◆ **TASK BRIEF**: Duplicate the data below without any changes, beginning at the line that contains "one: value=0.16 unit=inHg" and stopping after the line that contains "Reading: value=78 unit=A".

:: MATERIAL PROVIDED ::

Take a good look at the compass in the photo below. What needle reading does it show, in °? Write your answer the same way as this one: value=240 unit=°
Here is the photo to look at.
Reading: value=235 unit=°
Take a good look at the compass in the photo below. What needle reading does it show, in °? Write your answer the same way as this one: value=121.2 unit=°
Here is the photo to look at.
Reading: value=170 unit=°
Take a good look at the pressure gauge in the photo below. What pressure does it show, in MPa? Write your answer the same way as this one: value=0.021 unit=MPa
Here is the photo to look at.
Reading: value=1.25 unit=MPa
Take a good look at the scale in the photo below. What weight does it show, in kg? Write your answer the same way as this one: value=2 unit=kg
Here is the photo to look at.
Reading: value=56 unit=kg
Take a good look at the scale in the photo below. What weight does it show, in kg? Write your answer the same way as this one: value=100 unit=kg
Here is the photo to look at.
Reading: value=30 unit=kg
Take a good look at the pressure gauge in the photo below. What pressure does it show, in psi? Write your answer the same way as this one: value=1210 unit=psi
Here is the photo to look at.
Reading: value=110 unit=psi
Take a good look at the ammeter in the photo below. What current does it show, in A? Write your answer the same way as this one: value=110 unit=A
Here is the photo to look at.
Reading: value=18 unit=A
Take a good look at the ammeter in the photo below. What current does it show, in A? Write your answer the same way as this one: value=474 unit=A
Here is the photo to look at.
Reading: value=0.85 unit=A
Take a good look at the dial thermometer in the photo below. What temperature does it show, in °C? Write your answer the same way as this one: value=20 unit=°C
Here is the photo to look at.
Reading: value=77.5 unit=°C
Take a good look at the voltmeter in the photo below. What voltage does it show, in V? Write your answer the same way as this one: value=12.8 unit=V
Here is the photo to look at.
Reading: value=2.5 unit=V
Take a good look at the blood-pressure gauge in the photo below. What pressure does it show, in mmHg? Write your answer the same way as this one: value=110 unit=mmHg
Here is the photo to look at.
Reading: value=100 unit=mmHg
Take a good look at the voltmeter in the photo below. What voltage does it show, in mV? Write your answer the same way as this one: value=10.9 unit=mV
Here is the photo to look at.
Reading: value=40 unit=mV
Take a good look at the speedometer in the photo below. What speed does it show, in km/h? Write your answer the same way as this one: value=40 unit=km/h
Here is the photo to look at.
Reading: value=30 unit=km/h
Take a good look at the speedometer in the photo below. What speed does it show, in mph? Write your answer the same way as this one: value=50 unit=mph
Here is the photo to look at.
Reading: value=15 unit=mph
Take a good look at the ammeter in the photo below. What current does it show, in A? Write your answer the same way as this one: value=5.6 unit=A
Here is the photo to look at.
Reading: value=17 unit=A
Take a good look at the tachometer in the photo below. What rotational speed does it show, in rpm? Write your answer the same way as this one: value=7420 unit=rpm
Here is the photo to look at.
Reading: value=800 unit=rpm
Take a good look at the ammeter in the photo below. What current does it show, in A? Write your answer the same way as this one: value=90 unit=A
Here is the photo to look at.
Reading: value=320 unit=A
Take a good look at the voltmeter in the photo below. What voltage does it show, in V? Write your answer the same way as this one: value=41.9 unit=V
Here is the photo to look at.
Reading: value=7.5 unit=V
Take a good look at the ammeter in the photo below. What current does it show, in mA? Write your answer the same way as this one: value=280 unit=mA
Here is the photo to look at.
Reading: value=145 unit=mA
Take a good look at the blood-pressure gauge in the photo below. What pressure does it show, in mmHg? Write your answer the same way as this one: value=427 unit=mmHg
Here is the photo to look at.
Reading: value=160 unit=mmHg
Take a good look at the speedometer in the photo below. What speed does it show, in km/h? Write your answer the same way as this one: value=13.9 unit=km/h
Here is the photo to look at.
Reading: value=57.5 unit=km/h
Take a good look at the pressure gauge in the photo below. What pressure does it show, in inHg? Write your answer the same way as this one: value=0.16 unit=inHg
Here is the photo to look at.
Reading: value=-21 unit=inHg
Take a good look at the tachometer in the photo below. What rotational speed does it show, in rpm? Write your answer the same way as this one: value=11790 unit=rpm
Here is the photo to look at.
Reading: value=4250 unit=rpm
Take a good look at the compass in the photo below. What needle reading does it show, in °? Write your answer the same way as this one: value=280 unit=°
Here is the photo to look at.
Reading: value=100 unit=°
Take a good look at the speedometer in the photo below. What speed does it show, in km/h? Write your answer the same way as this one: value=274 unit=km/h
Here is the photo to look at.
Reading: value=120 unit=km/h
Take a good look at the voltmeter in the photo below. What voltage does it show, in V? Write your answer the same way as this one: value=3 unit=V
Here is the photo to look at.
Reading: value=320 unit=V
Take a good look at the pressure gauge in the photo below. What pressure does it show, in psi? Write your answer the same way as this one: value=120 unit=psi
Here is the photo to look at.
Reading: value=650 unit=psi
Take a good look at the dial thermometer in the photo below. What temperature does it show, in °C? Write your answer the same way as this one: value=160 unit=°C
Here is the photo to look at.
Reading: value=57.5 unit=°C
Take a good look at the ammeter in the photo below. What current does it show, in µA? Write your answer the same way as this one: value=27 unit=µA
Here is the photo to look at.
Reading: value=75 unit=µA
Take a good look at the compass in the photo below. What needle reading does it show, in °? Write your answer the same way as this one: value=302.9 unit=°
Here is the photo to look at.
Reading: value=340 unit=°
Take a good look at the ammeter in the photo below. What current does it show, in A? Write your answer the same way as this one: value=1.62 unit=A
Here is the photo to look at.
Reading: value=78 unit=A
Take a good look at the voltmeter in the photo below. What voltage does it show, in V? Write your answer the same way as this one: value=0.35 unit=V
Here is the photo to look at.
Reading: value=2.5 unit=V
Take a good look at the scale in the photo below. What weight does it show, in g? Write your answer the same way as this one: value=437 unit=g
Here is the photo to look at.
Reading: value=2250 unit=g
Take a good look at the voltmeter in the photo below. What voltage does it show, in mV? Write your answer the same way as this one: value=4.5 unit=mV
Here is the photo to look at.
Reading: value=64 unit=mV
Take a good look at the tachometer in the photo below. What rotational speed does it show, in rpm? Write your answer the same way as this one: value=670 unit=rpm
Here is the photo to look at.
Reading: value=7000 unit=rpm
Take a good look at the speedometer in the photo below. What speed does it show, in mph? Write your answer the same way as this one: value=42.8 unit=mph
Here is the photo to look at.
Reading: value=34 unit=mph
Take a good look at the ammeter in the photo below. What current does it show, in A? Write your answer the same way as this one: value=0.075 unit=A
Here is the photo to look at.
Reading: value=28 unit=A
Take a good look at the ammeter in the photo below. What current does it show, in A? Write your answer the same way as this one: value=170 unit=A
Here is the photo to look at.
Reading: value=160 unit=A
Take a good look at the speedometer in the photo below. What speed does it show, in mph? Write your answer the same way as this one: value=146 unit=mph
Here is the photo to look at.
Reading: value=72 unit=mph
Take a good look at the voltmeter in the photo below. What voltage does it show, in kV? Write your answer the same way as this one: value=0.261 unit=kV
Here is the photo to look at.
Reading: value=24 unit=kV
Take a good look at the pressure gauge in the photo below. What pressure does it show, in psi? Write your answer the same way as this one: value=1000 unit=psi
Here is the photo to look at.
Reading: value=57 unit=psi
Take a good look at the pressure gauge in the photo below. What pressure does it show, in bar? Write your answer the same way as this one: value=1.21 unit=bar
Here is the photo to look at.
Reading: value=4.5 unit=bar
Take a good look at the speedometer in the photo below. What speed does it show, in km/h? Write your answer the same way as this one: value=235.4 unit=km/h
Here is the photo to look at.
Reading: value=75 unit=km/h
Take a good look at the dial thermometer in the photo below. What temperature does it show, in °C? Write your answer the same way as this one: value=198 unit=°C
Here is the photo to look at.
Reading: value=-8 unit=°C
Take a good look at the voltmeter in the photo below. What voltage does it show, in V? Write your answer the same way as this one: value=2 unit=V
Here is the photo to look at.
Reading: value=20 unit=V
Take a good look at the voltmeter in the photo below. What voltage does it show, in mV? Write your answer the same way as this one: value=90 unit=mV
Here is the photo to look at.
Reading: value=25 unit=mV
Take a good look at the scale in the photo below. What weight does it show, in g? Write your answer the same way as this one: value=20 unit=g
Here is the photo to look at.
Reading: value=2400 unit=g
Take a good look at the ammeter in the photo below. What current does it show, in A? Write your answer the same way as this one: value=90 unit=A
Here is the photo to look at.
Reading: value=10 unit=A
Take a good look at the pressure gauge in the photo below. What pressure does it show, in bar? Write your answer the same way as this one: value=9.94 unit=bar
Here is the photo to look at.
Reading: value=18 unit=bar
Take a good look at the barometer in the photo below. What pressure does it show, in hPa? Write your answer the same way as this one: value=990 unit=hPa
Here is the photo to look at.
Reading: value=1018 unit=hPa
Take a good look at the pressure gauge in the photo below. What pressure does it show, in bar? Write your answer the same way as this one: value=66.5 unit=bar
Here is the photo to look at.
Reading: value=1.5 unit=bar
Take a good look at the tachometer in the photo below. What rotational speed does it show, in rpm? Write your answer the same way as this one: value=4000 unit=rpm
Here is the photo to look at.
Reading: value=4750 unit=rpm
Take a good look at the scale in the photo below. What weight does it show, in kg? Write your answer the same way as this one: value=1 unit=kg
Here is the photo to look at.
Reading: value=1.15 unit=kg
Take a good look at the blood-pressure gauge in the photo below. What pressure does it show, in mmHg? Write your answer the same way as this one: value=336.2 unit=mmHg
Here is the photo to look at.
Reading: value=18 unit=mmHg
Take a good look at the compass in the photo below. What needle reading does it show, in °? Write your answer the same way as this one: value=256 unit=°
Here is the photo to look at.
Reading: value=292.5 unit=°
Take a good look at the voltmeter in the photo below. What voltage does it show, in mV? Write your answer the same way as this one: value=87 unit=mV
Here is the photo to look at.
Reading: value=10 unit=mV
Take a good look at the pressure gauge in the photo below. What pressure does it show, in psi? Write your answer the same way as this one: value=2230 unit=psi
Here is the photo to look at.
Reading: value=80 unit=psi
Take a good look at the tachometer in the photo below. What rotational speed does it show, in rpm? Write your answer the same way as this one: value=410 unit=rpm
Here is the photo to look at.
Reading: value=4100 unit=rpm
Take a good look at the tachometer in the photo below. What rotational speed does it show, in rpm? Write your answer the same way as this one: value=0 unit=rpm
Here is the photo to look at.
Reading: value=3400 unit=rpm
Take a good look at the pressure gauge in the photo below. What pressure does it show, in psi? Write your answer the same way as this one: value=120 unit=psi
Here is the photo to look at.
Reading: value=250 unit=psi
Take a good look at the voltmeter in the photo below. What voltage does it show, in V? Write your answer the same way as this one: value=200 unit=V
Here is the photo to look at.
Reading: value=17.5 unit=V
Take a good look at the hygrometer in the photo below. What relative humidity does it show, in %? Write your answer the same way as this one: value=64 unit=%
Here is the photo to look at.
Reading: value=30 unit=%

:::

◆ **REPLY**:
Take a good look at the pressure gauge in the photo below. What pressure does it show, in inHg? Write your answer the same way as this one: value=0.16 unit=inHg
Here is the photo to look at.
Reading: value=-21 unit=inHg
Take a good look at the tachometer in the photo below. What rotational speed does it show, in rpm? Write your answer the same way as this one: value=11790 unit=rpm
Here is the photo to look at.
Reading: value=4250 unit=rpm
Take a good look at the compass in the photo below. What needle reading does it show, in °? Write your answer the same way as this one: value=280 unit=°
Here is the photo to look at.
Reading: value=100 unit=°
Take a good look at the speedometer in the photo below. What speed does it show, in km/h? Write your answer the same way as this one: value=274 unit=km/h
Here is the photo to look at.
Reading: value=120 unit=km/h
Take a good look at the voltmeter in the photo below. What voltage does it show, in V? Write your answer the same way as this one: value=3 unit=V
Here is the photo to look at.
Reading: value=320 unit=V
Take a good look at the pressure gauge in the photo below. What pressure does it show, in psi? Write your answer the same way as this one: value=120 unit=psi
Here is the photo to look at.
Reading: value=650 unit=psi
Take a good look at the dial thermometer in the photo below. What temperature does it show, in °C? Write your answer the same way as this one: value=160 unit=°C
Here is the photo to look at.
Reading: value=57.5 unit=°C
Take a good look at the ammeter in the photo below. What current does it show, in µA? Write your answer the same way as this one: value=27 unit=µA
Here is the photo to look at.
Reading: value=75 unit=µA
Take a good look at the compass in the photo below. What needle reading does it show, in °? Write your answer the same way as this one: value=302.9 unit=°
Here is the photo to look at.
Reading: value=340 unit=°
Take a good look at the ammeter in the photo below. What current does it show, in A? Write your answer the same way as this one: value=1.62 unit=A
Here is the photo to look at.
Reading: value=78 unit=A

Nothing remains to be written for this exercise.